Wednesday, November 30, 2016

Bad Santa 2

Bad Santa 2 is as funny, raunchy, vulgar and Politically Incorrect as the first Bad Santa was. Translation: Add it to your list of Christmas season perennials, with Billy Bob Thornton as the bracing antidote to all that Jimmy Stewart and Bing Crosby crap. The films’ relentless profanity is a salutary balance to the smarmy sweets of the Yule. Their ambition, their driving motive, is to be as Politically Incorrect as possible. In art that’s funny. In life, as we will see, that’s dangerous.
The basic plot is repeated: the drunken obscene department store Santa connives with his black dwarf elf friend to pull off a major heist. Again the grown white man needs the black dwarf to help pull off the heist. Again the friend tries to rob and kill him. This time the department store is replaced by a large-scale charity, which broadens the satire from the season’s commercialism to its ostensible social concern.
The one major addition — Kathy Bates as Willie’s violent, vicious, conniving, tattooed mother— adds another dimension to the film’s radical rejection of knee jerk sentimentality. This mother not only betrays but robs and shoots her son. In their first meeting mummy responds to sonny’s slugging her with “You still hit like your fuckin’ father.” It’s not affection that runs like blood — or, for that matter, bile — in this family. The mother is so much like her son she’s named Sunny — in dramatic antithesis to her disposition.
In exulting in the profane these films evoke the tradition of the Saturnalia, the annual festival in which the medieval Christian church allowed its language and rites to be blasphemously parodied. The fathers intuited the need for their congregants to let off steam, briefly to exercise -- and exorcise -- what the rest of the year they had to suppress. In Shakespeare, Falstaff is the exultant Saturnalian opposite to the heroisms of Hotspur and Hal. 
Here when Willie seems to soften at hearing Thurman’s soprano carol, he’s briefly allowing the release of conventional sentiment and piety into his world of lust, greed, irreverence and rage. That’s the Saturnalian in reverse. It’s just a moment, though, not enough to ruffle the while film’s driving spirit of anger and indecorum.
The film’s entire human landscape is vile. The charity Santa initially honourable in reclaiming his spot is assailed as a pedophile (justly or not, no matter, the virtue is lost). The handsome couple running the huge charity is stripped of all virtue. The thief husband has abandoned his marriage for sex with his assistant. His wife is no innocent victim. 
She embraces Willie’s rough and dirty sex at every opportunity, with the same proviso: “This was a one-time thing. It never happened.” For all her present sophistication and gentility she has a working knowledge of outre sexual kinks: “I believe that’s ‘felching.’ Not that I’ve ever heard of it.” As she explains, “I’m a good girl but sometimes I have to be bad.” More precisely, she’s an essentially bad girl ( i.e., only human)who usually plays good.

→ **QUESTIONS ON THE MATERIAL**:
A) According to the review, what takes the place of the department store in the sequel?
B) Copy word for word everything in the review from "She embraces Willie’s" down to "usually plays good.".

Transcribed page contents
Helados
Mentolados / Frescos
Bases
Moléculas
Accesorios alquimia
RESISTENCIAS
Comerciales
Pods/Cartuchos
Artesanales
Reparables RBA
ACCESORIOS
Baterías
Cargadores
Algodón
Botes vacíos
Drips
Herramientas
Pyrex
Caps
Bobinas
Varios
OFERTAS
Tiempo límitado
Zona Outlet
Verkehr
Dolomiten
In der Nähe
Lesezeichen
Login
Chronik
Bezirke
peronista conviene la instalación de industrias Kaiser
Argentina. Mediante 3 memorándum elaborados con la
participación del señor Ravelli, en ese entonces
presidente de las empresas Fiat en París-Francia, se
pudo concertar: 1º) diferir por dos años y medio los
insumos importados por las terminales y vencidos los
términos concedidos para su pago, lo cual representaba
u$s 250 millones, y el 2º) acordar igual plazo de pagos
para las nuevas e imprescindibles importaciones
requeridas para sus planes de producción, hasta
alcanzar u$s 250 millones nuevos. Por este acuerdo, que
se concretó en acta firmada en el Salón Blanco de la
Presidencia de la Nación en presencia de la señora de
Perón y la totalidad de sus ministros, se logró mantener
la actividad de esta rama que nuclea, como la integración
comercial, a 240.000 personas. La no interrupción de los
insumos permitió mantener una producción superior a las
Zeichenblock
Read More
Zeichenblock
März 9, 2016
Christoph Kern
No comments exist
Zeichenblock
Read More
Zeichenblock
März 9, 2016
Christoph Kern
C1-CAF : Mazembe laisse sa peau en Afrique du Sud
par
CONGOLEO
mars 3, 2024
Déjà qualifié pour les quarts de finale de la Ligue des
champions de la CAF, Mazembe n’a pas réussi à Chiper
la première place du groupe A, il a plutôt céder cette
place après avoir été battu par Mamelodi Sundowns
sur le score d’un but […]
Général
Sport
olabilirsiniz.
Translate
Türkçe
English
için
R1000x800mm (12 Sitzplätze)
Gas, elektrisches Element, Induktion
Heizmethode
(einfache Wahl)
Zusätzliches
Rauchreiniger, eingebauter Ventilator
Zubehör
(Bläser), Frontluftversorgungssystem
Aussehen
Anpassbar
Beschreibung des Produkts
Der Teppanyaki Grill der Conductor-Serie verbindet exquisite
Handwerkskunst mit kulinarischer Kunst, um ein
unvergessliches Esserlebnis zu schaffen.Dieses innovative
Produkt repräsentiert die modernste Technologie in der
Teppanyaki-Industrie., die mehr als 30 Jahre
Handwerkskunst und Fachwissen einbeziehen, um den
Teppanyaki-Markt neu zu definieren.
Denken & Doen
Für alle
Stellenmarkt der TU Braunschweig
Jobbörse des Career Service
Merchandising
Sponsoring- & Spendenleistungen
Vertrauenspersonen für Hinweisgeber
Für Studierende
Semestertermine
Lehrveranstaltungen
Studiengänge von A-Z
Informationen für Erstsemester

→ **RESPONSES**:
A) A large-scale charity.

B)
She embraces Willie’s rough and dirty sex at every opportunity, with the same proviso: “This was a one-time thing. It never happened.” For all her present sophistication and gentility she has a working knowledge of outre sexual kinks: “I believe that’s ‘felching.’ Not that I’ve ever heard of it.” As she explains, “I’m a good girl but sometimes I have to be bad.” More precisely, she’s an essentially bad girl ( i.e., only human)who usually plays good.